Background: Pneumonia accounts for over half a million older adult emergency department (ED) visits annually, but ED pneumonia diagnosis is inaccurate. Geriatric-specific pneumonia diagnostic criteria exist for other settings; no prospective data exist to determine if application in the older adult ED population is feasible. The objective was to prospectively evaluate the utility of four current diagnostic criteria (Loeb; Modified McGeer; Infectious Disease Society of America/American Thoracic Society; American College of Emergency Physicians) in older adult ED patients.
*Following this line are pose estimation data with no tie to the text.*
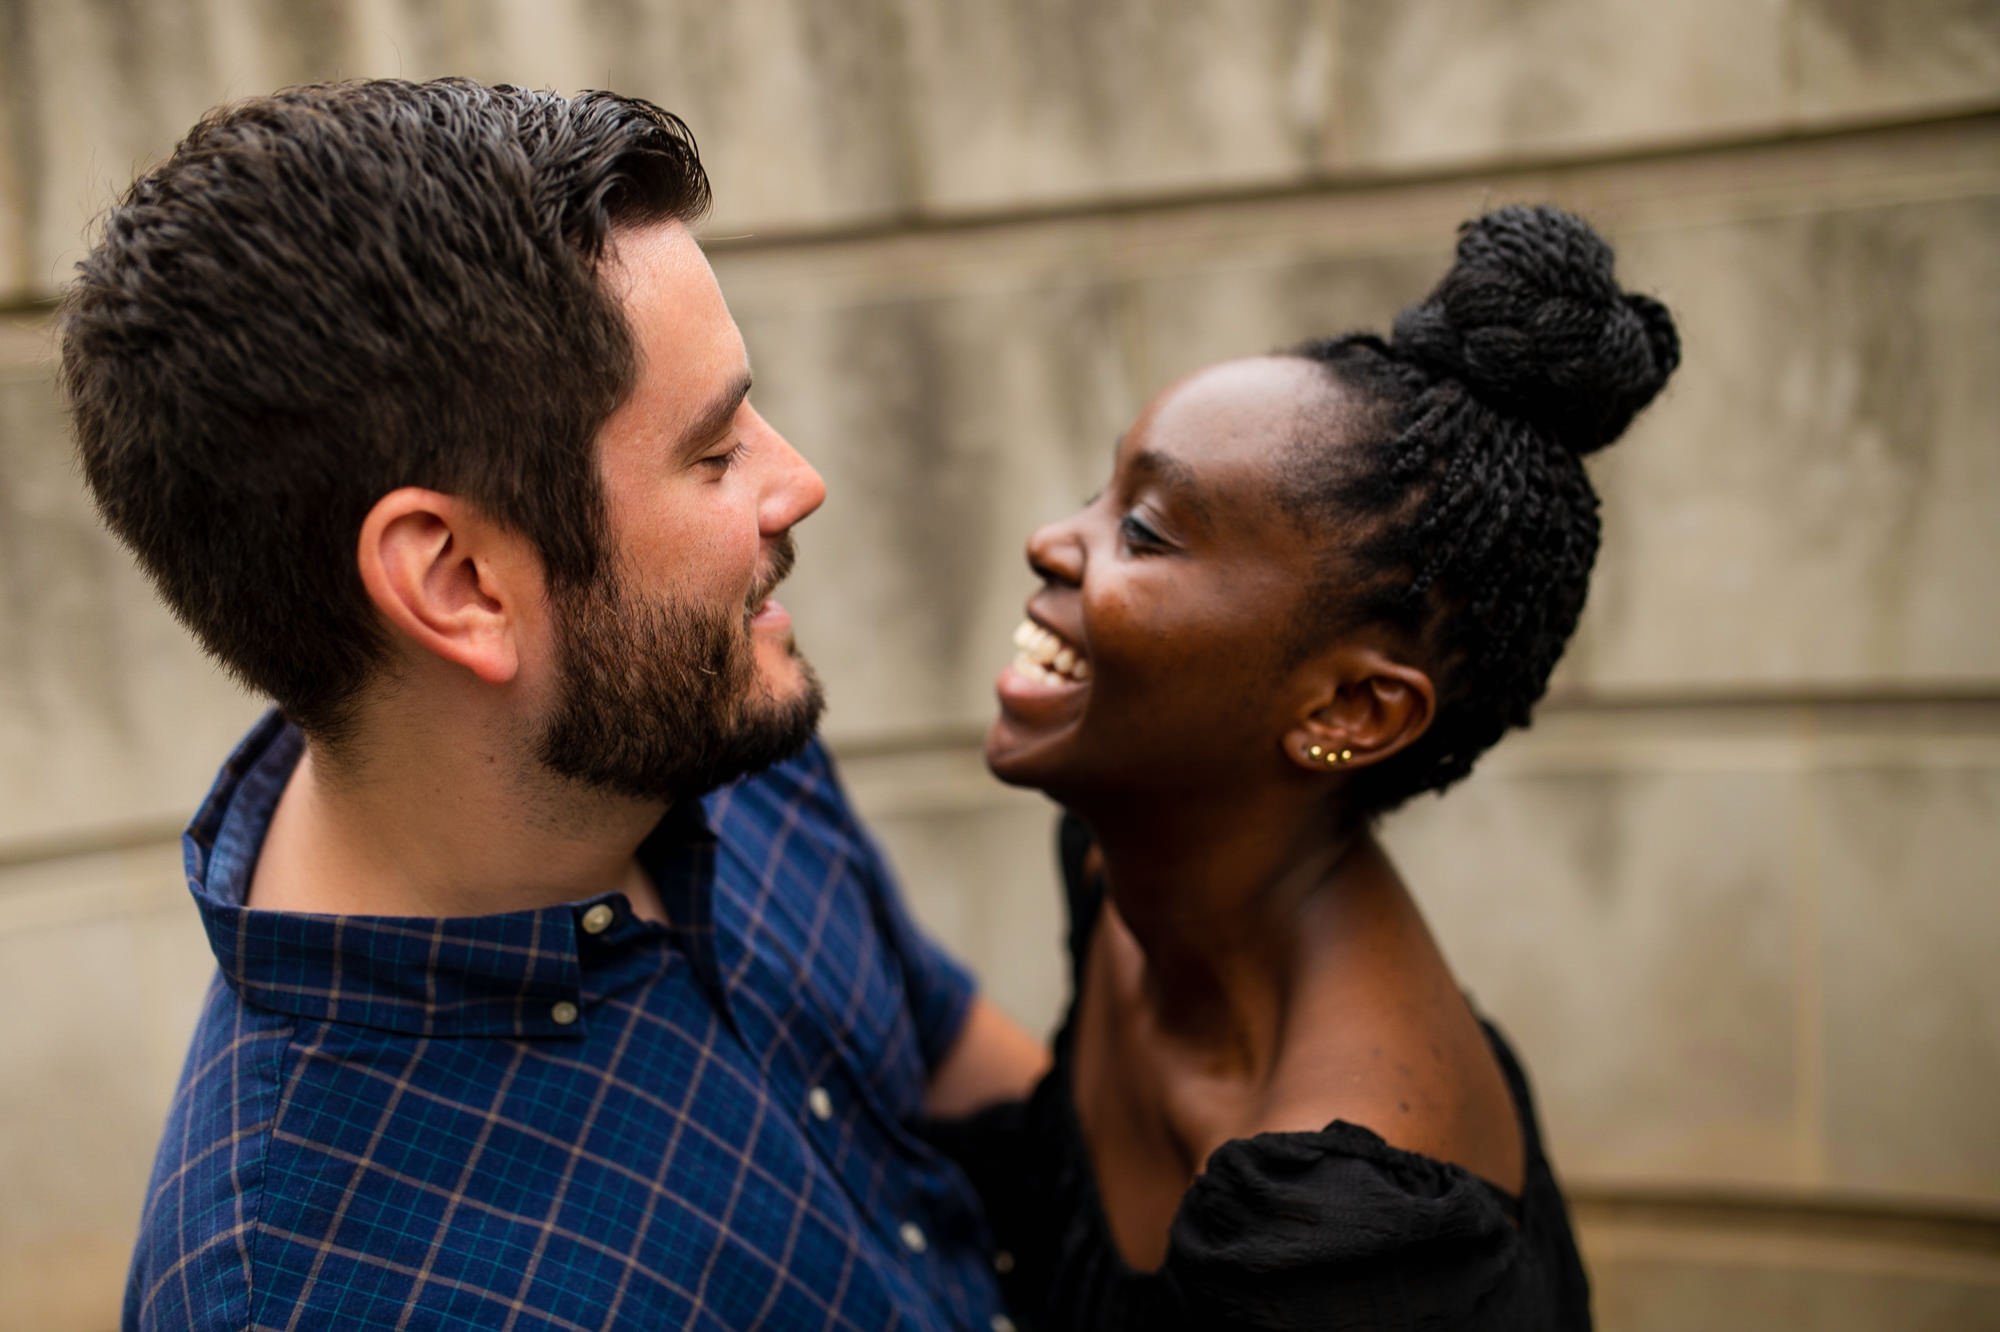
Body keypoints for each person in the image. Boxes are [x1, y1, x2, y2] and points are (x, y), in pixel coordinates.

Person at [63, 79, 1043, 1331]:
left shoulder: (694, 724)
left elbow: (979, 1084)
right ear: (458, 582)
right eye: (712, 451)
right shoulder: (321, 1294)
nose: (799, 481)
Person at [930, 205, 1680, 1330]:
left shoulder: (1340, 1243)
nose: (1052, 538)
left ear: (1350, 708)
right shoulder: (1119, 872)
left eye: (1143, 529)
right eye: (1103, 490)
Methods: This was a prospective, observational cohort study of older adult ED patients ≥65 years of age in two U.S. EDs with suspected pneumonia defined as having chest radiography ordered and treating physician suspicion. The standard we used for defining the presence, absence, or inability to determine a diagnosis of pneumonia diagnosis was expert physician chart adjudication. We report the summary statistics for demographic characteristics and symptoms/exam findings and sensitivity, specificity, and likelihood ratios with 95% confidence intervals of the existing diagnostic criteria. Pre-specified cutoff values of a positive LR >10 and a negative LR <0.3 were considered clinically significant.
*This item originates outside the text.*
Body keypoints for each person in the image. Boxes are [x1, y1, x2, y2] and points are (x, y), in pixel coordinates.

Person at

Results: Of 135 patients enrolled, 27 had pneumonia by adjudicator review. Typical patient-reported pneumonia symptoms, such as fever (18.5%) and new/worse cough (51.9%), were not consistently present in pneumonia. The IDSA/ATS and ACEP criteria had positive LR >10 and negative LR <0.3; however, all confidence intervals included pre-specified cutoffs.

Conclusions: Older adults presented to the ED with low frequency of typical pneumonia symptoms. Although existing diagnostic definitions had promising test characteristics, they may not perform well enough for clinical application without refinement.

老年急诊患者肺炎现有诊断标准的临床表现:前瞻性队列研究。
背景:每年有 50 多万老年人因肺炎到急诊科(ED)就诊,但急诊科肺炎诊断并不准确。目前已有针对其他环境的老年肺炎诊断标准,但尚无前瞻性数据来确定在老年人急诊室人群中应用这些标准是否可行。我们的目的是前瞻性地评估目前四种诊断标准(Loeb、修订版 McGeer、美国传染病学会/美国胸科学会、美国急诊医师学会)在老年急诊室患者中的实用性:这是一项前瞻性的观察性队列研究,研究对象是美国两家急诊室中年龄≥65 岁的老年急诊患者,其疑似肺炎的定义是已接受胸片检查且主治医生怀疑其患有肺炎。我们采用专家医师的病历判定标准来界定是否存在肺炎诊断或无法确定肺炎诊断。我们报告了现有诊断标准的人口统计学特征、症状/检查结果、灵敏度、特异性、似然比及 95% 置信区间的汇总统计。预设的临界值为阳性 LR >10 和阴性 LR 结果:在 135 名入选患者中,经评审员审查,27 人患有肺炎。患者报告的典型肺炎症状,如发热(18.5%)和新发/加重的咳嗽(51.9%),在肺炎中并不总是出现。IDSA/ATS 和 ACEP 标准的阳性 LR >10 和阴性 LR 结论:老年人在急诊室出现典型肺炎症状的频率较低。虽然现有的诊断定义具有很好的测试特性,但如果不加以改进,它们可能无法很好地应用于临床。
本文章由计算机程序翻译,如有差异,请以英文原文为准。